By the time we remembered to go back home, it was four in the morning. Maarifa, the humble and awesome Congolese, who had taken on the unenviable duty of hosting two reckless Ugandans in South Africa had tired of waiting and gone off to sleep. We couldn't get past the reception without our host. It was a coloured guy who, looking beyond the contrast between his colour and Mpuga's still assisted two suspicious looking strangers with a phone, in the wee hours of the night, with which we reached our host.

A day later, at O.R Thambo, a black airport official helped point two confused looking black foreigners in the right direction. But not before he asked, “Do you guys have all the documents?

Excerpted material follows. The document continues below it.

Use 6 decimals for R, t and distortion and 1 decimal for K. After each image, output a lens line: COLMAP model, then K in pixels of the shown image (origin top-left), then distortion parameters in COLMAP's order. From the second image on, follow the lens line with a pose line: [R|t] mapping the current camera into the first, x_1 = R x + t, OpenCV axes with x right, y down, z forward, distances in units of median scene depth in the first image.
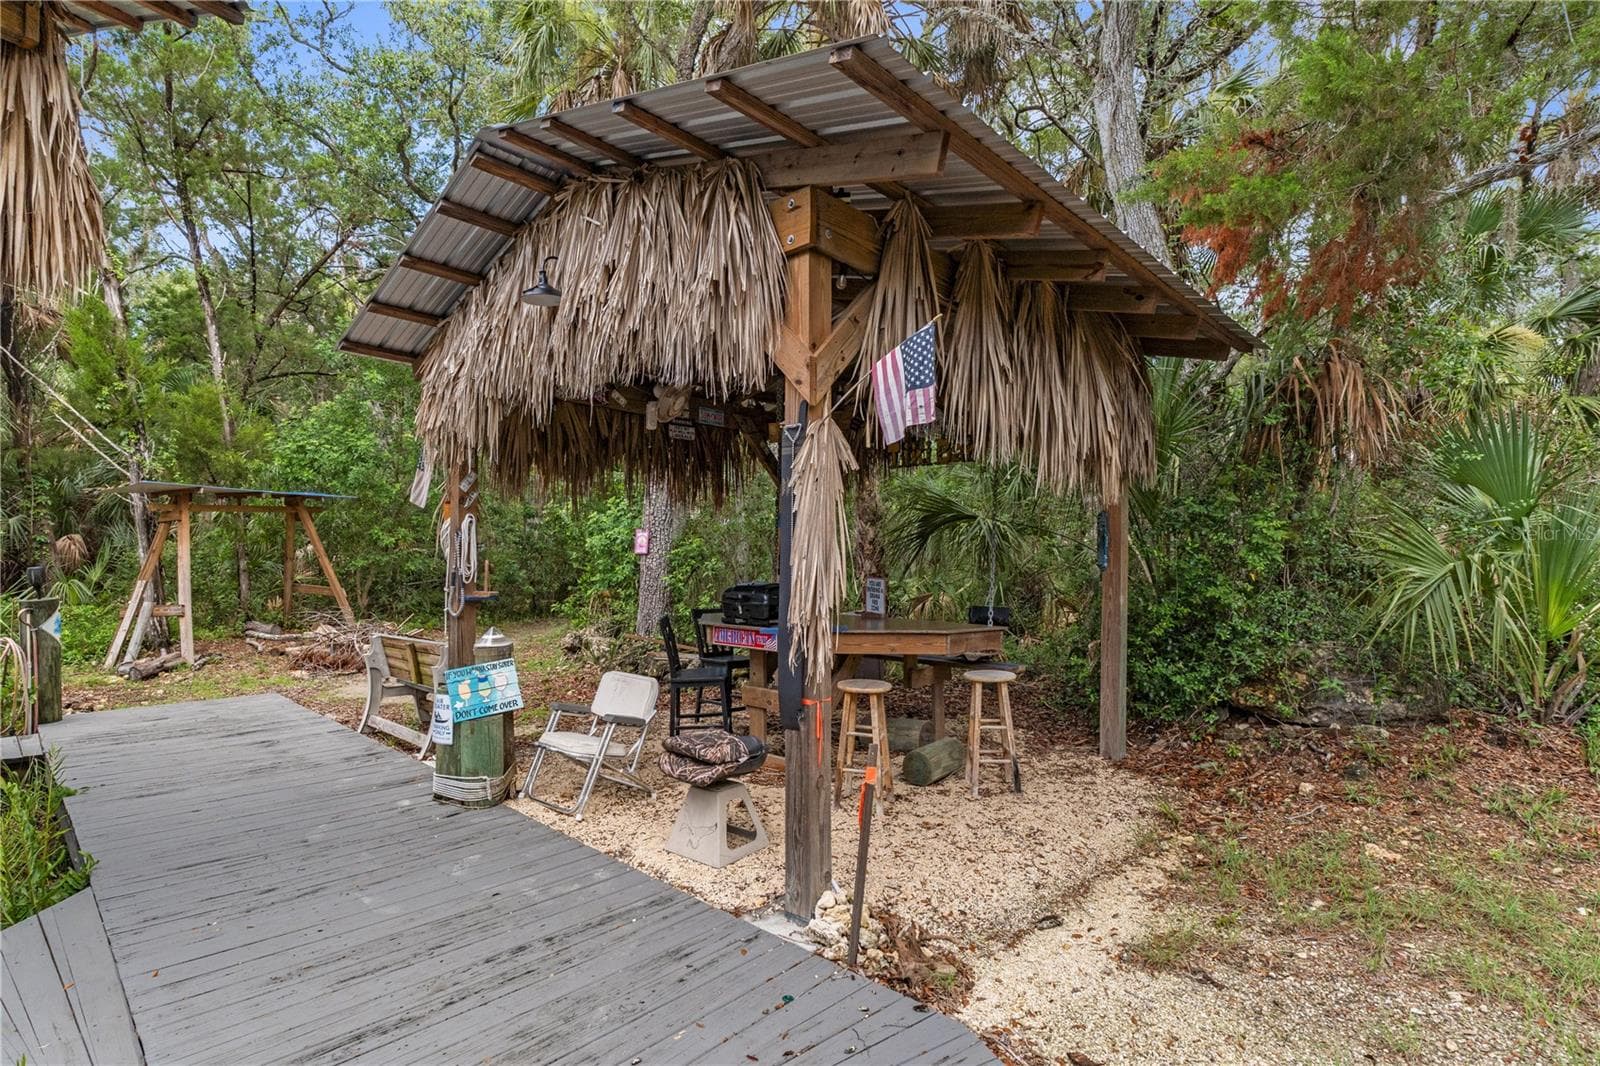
lens RADIAL K [[763.5, 0, 790.5], [0, 763.5, 539.3], [0, 0, 1]] dist [0.000536, 0.000468]
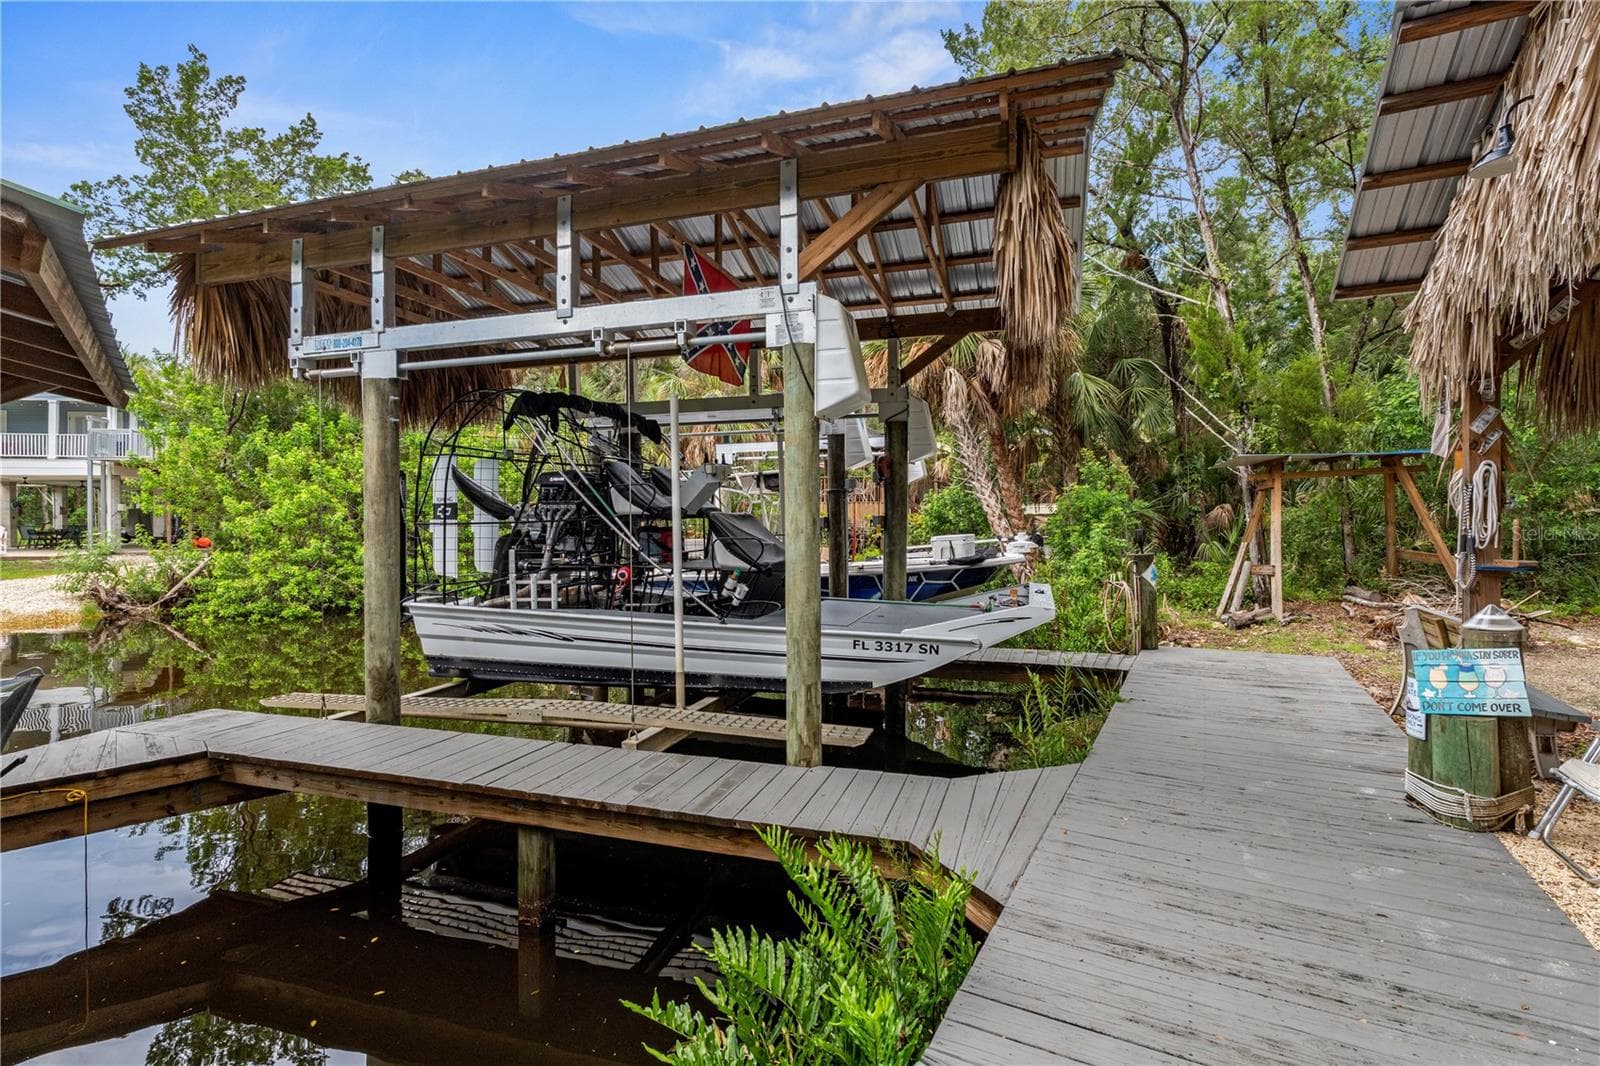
lens RADIAL K [[774.4, 0, 796.0], [0, 774.4, 514.6], [0, 0, 1]] dist [0.000836, 0.000279]
pose [[0.258461, -0.018202, -0.965850, 0.167013], [0.029379, 0.999508, -0.010975, 0.010061], [0.965575, -0.025539, 0.258869, 0.103738]]
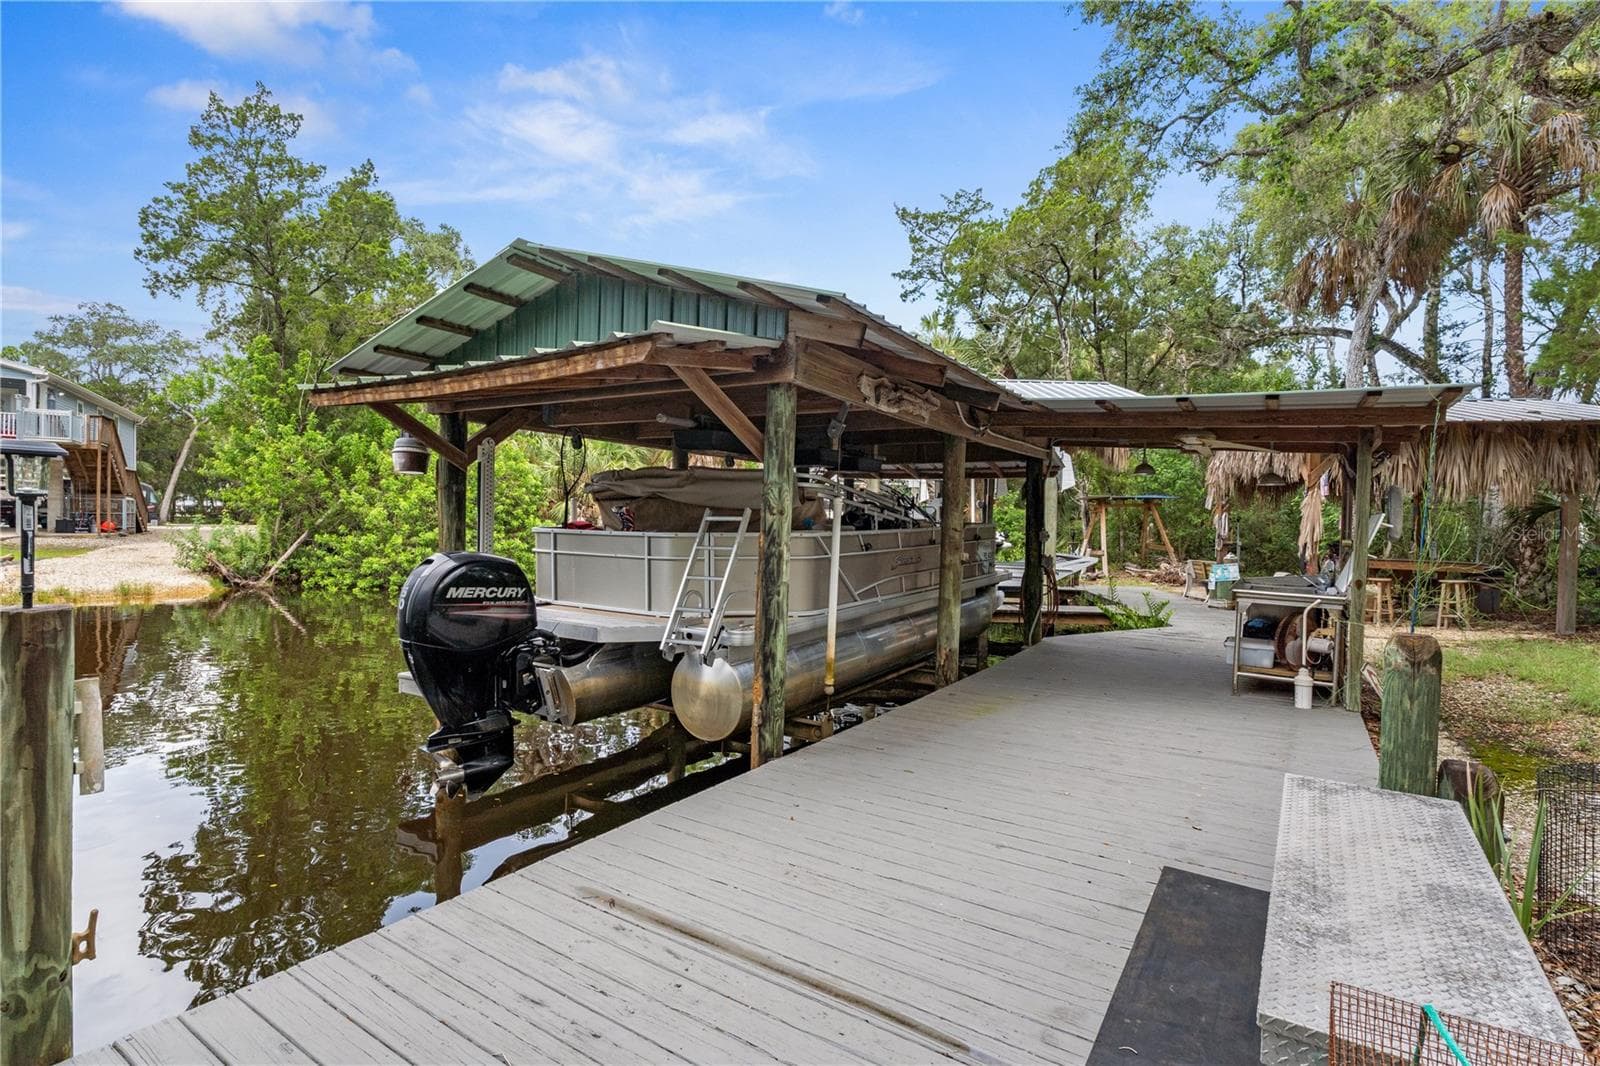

Could you by any bad chance have stayed beyond what your visa allows?”

“We have all the documents”, we said “and our visa would have afforded us 2 more days and we could even have stayed a third if we had found a place where people actually dance,” I added. He burst into laughter: “Oh… We have strict rules here and overstaying could get someone into some serious trouble”, and then artlessly feigning an afterthought, “but you know, with the right motivation, the right people like me can help you get away with breaking the rules.” This man must be Ugandan, I thought. I saved his number just in case I ever find myself in need of getting away with breaking the rules in South Africa.